_Given information_:
========
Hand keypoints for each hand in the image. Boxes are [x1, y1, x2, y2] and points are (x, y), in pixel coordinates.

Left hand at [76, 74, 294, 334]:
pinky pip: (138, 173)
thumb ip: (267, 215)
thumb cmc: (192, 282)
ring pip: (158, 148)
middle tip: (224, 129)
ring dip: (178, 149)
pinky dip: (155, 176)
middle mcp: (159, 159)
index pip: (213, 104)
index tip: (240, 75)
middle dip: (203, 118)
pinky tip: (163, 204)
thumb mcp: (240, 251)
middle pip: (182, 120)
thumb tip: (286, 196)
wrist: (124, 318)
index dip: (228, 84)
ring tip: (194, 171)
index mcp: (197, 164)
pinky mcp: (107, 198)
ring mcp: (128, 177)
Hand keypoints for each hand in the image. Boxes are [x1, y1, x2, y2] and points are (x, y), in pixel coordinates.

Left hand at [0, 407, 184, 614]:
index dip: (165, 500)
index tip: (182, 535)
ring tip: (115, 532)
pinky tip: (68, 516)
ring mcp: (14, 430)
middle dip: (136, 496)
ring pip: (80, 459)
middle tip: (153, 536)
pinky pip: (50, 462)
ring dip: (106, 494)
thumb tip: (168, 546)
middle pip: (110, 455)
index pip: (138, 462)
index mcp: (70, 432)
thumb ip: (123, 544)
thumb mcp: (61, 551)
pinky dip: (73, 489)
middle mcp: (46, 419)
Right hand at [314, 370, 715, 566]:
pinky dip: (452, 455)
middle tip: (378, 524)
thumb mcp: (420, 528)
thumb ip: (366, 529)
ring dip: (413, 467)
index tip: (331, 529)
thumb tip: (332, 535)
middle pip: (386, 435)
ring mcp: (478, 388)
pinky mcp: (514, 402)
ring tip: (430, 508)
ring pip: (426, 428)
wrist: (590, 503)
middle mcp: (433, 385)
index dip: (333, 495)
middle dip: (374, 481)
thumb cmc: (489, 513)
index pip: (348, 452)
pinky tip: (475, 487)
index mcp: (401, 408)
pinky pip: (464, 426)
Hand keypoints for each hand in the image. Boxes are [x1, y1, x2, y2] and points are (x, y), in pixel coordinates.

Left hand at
========
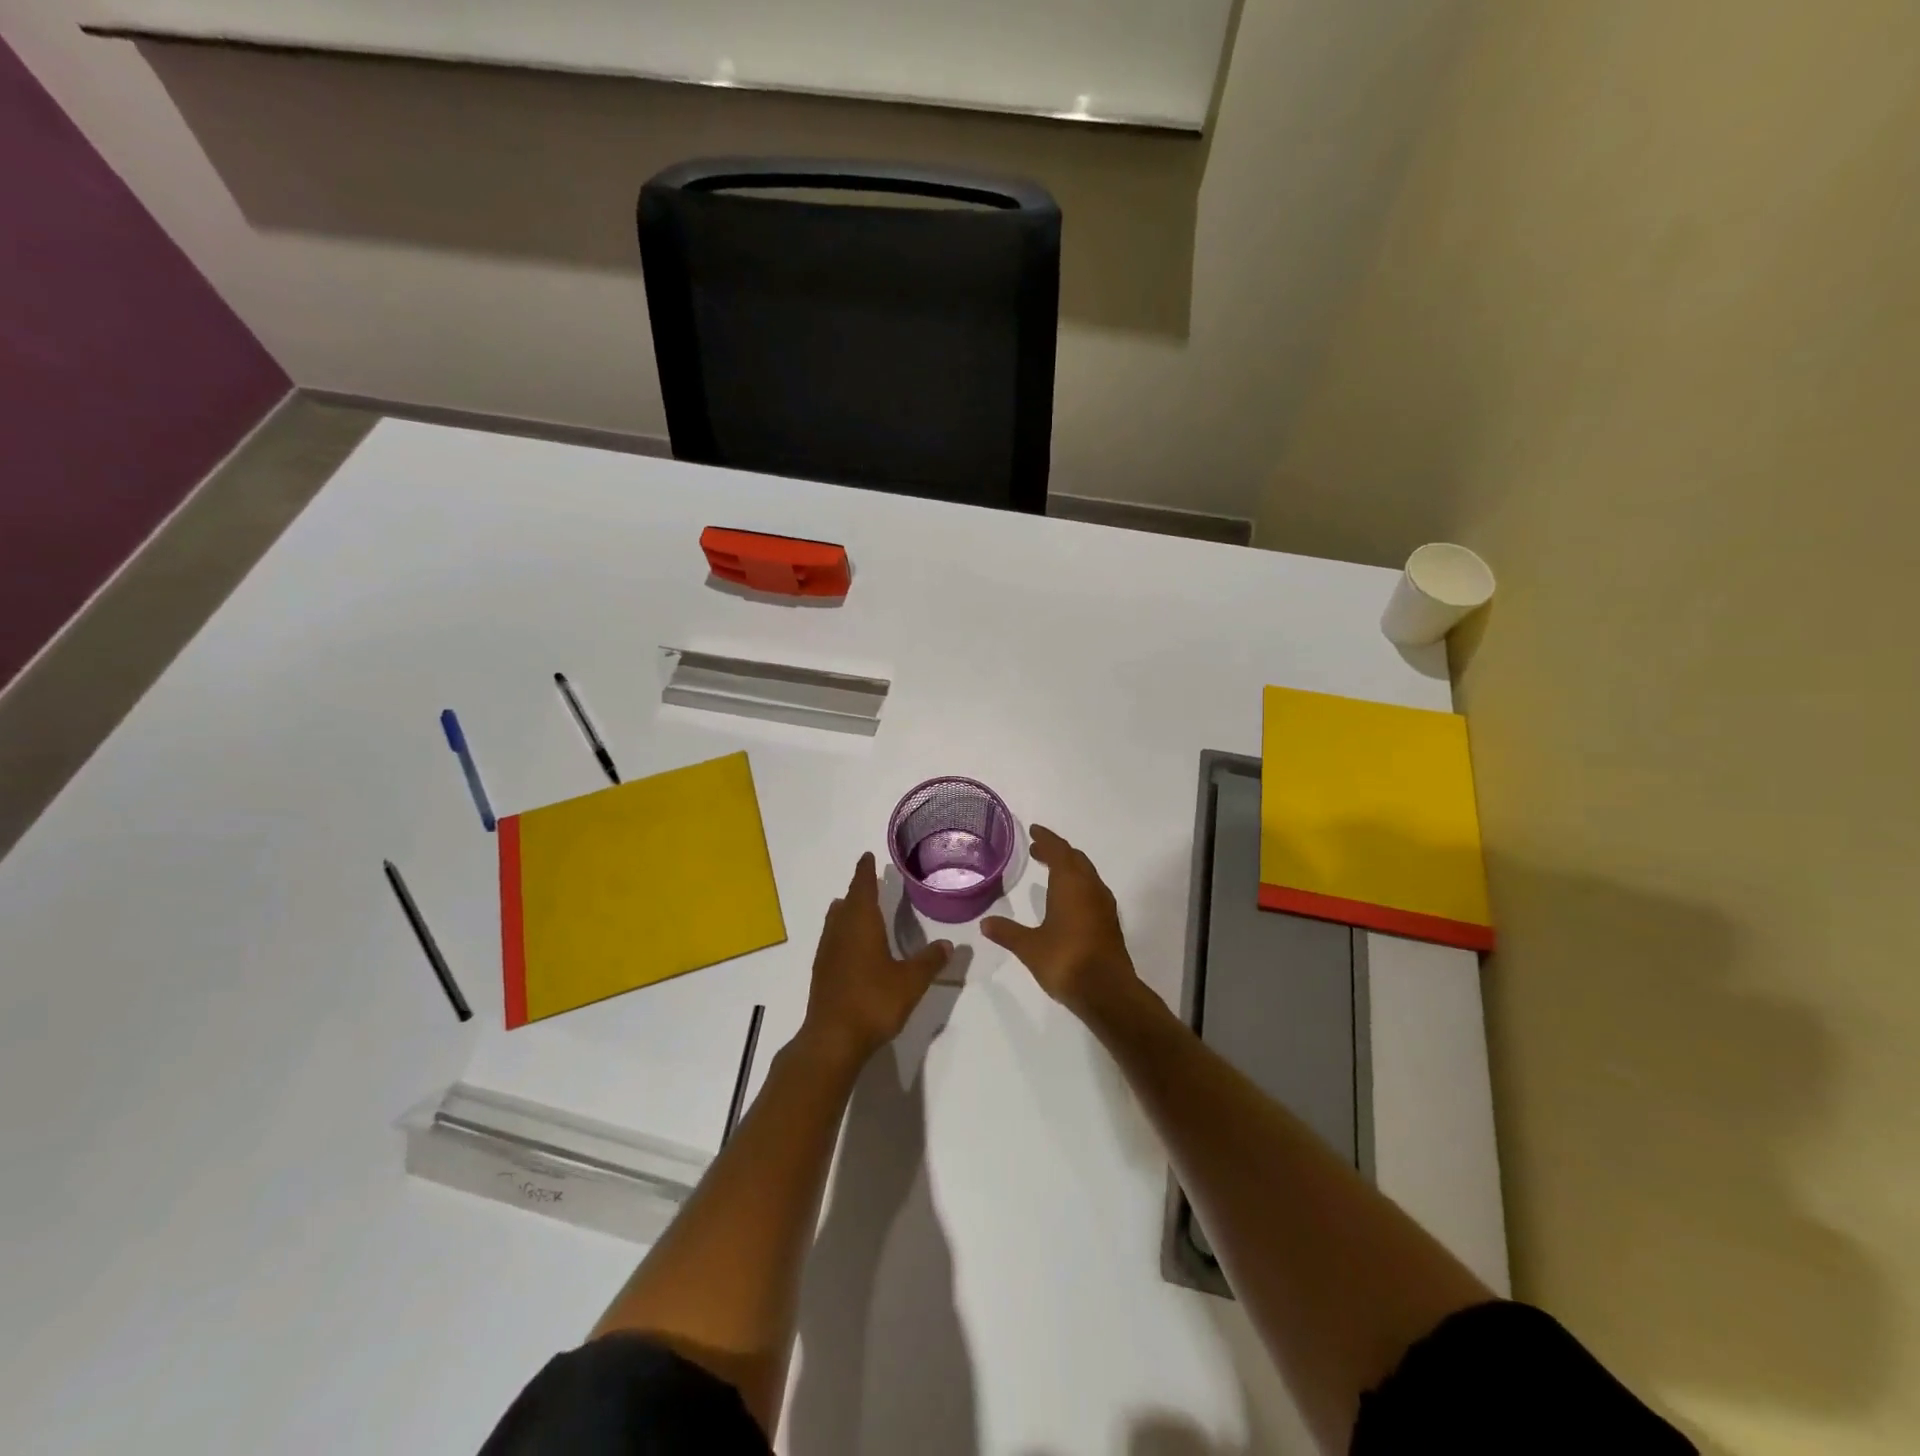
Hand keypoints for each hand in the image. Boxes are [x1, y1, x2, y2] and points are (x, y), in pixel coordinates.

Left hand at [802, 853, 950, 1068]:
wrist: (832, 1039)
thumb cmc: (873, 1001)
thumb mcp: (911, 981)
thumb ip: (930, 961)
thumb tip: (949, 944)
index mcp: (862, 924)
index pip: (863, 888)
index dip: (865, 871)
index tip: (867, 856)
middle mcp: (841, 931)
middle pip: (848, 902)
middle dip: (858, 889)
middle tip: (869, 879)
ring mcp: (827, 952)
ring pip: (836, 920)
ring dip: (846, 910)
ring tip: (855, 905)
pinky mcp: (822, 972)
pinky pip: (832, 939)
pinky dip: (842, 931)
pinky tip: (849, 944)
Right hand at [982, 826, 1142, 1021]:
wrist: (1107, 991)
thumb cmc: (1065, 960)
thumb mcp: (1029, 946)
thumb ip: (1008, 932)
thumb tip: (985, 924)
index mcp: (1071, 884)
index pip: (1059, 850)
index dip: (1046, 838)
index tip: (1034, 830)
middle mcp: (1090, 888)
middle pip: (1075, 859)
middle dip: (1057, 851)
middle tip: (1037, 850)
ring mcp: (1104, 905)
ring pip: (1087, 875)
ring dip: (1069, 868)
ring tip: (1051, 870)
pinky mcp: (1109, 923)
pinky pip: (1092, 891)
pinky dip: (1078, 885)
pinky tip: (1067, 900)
========
_The problem_: Each line of the material above that includes the word "Left" counts once; give the total number alone.

_Written answer_: 4